The sun is shining through my huge window in my energy-efficient office building, where lights go out when motion is not detected. From here I can see the giant smokestacks of Covanta, where the city’s curbside-collected trash is burned to make steam and then electricity. I think this is a pretty neat way to handle waste, and I learned that they recycle the metal that comes through the trash too. I’m sure it’s because they can sell it/can’t burn it so well, but the net effect is good for resource preservation.

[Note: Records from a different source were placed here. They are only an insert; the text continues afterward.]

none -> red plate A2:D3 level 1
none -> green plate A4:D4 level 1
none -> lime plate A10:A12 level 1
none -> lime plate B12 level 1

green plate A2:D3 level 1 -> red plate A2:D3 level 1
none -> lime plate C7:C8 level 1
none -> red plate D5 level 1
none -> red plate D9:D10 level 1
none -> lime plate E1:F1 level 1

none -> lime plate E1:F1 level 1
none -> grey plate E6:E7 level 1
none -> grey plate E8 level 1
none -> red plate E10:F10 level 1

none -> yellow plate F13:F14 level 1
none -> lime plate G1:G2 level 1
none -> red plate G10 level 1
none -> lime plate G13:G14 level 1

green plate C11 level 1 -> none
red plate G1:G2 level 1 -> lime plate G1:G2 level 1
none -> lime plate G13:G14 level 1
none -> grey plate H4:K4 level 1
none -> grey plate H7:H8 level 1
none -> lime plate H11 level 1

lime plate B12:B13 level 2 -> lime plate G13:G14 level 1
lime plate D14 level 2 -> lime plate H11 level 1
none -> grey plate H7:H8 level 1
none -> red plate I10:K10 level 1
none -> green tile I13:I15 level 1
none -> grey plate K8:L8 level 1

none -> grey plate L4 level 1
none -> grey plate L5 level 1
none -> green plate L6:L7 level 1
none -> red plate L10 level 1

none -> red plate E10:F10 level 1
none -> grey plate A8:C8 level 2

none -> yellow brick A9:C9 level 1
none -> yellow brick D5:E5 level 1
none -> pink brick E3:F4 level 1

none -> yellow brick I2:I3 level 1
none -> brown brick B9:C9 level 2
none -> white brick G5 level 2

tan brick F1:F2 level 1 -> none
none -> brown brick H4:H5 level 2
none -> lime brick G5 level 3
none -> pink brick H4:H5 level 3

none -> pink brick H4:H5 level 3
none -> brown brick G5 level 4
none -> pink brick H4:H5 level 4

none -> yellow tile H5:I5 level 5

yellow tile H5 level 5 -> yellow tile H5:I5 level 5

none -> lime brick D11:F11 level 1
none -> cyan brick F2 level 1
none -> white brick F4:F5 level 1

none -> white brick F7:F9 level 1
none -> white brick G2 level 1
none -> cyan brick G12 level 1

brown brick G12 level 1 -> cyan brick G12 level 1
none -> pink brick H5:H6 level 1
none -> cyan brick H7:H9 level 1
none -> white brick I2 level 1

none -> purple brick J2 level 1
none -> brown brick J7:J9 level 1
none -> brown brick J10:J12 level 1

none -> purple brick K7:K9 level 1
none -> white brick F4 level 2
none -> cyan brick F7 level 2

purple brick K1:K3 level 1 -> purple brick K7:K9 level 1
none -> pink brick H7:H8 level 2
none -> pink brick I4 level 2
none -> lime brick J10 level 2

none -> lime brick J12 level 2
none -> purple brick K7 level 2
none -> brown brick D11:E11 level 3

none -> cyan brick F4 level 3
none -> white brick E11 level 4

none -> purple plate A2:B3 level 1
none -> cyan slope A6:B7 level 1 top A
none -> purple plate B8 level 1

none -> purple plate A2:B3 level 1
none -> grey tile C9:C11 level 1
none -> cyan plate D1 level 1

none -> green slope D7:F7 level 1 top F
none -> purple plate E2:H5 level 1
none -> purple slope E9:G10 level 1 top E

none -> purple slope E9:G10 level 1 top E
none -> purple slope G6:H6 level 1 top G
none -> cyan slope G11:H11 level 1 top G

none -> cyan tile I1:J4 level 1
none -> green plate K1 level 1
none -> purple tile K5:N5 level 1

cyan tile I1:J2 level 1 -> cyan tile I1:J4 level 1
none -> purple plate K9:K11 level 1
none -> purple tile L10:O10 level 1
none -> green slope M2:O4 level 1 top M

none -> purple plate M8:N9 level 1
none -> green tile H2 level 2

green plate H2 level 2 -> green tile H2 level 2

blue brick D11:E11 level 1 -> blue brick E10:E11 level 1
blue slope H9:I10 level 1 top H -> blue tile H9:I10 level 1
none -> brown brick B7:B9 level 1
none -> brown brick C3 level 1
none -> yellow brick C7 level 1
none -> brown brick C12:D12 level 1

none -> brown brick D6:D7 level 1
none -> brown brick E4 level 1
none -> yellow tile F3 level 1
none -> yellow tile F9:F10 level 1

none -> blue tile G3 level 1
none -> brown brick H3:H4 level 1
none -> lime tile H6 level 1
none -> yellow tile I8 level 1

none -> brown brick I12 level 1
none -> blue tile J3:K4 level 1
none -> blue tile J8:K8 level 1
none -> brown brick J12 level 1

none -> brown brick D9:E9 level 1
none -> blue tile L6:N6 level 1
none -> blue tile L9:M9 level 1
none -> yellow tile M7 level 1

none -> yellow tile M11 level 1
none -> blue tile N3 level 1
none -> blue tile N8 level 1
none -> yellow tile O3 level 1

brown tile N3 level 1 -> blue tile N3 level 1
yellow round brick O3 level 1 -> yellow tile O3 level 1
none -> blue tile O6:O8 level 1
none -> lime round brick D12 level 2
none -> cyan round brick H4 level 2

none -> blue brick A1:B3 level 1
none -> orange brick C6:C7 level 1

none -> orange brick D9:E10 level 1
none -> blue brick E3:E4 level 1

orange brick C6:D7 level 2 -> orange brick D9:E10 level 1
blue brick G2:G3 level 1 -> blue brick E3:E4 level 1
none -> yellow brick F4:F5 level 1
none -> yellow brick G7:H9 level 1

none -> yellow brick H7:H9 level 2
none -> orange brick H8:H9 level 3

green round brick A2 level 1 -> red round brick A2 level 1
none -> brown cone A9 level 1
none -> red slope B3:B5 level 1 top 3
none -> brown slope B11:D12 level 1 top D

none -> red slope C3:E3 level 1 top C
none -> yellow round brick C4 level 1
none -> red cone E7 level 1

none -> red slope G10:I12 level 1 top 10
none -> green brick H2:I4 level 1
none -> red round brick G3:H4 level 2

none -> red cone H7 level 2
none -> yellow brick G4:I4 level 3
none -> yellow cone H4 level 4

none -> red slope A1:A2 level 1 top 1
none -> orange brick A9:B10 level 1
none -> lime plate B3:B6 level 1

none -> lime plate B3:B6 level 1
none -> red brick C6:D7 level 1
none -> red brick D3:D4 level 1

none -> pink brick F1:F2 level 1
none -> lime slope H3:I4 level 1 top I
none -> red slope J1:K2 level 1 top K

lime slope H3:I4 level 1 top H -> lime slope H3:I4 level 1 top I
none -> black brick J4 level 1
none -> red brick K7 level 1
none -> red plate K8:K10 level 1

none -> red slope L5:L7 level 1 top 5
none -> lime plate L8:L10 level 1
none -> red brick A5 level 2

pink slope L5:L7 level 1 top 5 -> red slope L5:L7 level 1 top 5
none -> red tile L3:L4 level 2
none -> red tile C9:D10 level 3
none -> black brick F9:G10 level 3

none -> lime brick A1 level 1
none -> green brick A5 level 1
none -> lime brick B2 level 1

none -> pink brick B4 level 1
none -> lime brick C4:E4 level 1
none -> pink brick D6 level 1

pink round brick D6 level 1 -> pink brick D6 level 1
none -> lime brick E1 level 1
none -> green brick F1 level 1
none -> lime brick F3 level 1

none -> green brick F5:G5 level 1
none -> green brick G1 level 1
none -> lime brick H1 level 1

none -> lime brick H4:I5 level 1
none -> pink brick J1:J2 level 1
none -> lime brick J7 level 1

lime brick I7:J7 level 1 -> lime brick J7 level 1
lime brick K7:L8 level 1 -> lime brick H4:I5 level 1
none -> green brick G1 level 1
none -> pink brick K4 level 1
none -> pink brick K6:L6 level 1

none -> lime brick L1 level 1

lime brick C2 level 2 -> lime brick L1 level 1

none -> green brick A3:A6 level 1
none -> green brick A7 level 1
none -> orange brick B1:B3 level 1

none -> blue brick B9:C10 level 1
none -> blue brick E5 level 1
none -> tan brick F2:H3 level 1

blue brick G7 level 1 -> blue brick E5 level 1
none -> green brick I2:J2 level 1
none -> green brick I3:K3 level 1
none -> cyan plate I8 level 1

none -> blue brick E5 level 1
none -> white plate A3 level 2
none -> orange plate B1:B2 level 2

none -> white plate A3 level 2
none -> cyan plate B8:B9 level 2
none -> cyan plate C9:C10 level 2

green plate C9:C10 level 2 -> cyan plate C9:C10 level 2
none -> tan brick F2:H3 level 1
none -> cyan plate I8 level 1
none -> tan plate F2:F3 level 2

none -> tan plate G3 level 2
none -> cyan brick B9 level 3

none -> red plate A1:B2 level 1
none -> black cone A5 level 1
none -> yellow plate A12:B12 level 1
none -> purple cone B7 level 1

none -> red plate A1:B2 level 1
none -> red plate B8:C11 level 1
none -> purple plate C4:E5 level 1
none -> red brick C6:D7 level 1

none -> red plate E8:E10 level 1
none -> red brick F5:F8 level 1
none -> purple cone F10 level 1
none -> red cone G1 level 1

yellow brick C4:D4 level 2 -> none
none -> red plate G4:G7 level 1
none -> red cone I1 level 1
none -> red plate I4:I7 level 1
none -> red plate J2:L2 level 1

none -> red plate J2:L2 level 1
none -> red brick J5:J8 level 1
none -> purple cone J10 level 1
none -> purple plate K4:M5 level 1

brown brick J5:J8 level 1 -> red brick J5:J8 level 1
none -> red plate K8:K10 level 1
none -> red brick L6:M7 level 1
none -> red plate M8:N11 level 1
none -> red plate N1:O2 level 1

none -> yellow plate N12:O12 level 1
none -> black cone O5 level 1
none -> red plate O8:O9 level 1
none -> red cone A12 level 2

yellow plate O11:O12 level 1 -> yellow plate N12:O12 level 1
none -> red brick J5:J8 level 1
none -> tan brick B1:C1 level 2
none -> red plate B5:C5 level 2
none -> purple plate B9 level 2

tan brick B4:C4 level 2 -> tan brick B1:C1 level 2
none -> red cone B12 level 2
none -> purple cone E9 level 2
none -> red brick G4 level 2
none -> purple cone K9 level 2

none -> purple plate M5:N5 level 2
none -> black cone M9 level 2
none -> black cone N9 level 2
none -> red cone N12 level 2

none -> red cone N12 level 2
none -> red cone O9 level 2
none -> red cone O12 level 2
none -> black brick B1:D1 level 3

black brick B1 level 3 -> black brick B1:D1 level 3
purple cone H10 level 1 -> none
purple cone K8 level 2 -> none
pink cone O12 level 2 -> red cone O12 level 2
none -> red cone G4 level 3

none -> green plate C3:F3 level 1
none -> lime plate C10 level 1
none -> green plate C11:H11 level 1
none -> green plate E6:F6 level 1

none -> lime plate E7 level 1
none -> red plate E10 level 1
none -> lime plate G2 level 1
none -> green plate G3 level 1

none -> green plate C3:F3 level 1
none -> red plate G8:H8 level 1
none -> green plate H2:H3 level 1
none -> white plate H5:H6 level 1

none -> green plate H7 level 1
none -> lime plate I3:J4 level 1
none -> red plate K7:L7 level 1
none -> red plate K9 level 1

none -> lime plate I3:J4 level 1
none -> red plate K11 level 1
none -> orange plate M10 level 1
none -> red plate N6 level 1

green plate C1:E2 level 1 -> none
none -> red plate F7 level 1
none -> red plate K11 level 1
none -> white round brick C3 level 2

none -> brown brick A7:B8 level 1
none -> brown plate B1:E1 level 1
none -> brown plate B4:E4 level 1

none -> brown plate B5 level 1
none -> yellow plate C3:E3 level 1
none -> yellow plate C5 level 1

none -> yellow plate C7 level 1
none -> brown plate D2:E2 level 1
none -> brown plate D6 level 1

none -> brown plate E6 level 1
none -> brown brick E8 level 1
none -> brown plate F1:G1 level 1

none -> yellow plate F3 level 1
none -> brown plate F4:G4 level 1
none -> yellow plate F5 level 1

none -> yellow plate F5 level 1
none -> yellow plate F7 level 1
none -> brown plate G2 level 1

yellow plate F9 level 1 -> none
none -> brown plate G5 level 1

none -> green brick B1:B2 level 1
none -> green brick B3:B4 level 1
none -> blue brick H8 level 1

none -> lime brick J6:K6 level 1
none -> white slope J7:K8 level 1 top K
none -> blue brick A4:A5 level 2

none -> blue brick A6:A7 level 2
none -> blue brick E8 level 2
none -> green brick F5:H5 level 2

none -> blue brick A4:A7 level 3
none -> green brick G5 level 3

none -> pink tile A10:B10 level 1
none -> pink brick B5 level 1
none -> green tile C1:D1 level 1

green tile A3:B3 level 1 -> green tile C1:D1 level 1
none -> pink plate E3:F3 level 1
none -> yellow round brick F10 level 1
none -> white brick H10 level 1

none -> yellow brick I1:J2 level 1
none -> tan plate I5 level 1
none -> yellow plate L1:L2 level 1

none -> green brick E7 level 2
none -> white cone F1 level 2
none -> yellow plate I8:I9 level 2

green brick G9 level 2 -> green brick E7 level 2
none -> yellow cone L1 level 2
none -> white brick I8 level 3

Next Sunday is America Recycles Day.
The site has a recycling conversionator/calculator (which was niftier than I expected), a pledge, and a few links to recycling information. Now, I’ve been recycling as long as I can remember, and I think it’s pretty neat that my Dad has been into it longer than that. I pay extra for curbside recycling because it’s incredibly convenient and shows the neighbors I care. Curbside even takes #1-7 plastics now along with the cardboard, glass, and aluminum.
This one from the website was a shocker: Every three months, Americans landfill enough aluminum to rebuild our entire commercial air fleet! While I hear arguments sometimes how it’s not ‘cost effective’ to recycle glass and paper when the economy is down, aluminum is pretty universally agreed upon as probably worth recycling, even by folks who just don’t give a crap about any other recycling. Aluminum has value to anyone who takes it to the scrapyard. Of course I set it out with the curbside pickup (our biweekly recycling tote is usually full and also larger than our trash volume) because as long as it gets to a recycling facility, I’m happy. I also trash dig at work and pick up recyclables in parking lots and when I walk the dogs in the park. I know I’m the weird one, but Americans are so lazy that we landfill airplane loads of metal?
Anyway, thanks for taking a moment not to put a pop can in the trash. It’s really not that hard to put it in a recycling bin later.
Best recycling info in Indy is at Keep Indianapolis Beautiful. Their new website looks nice but I’m not sure the map of where to recycle stuff is as useful as the list they used to have.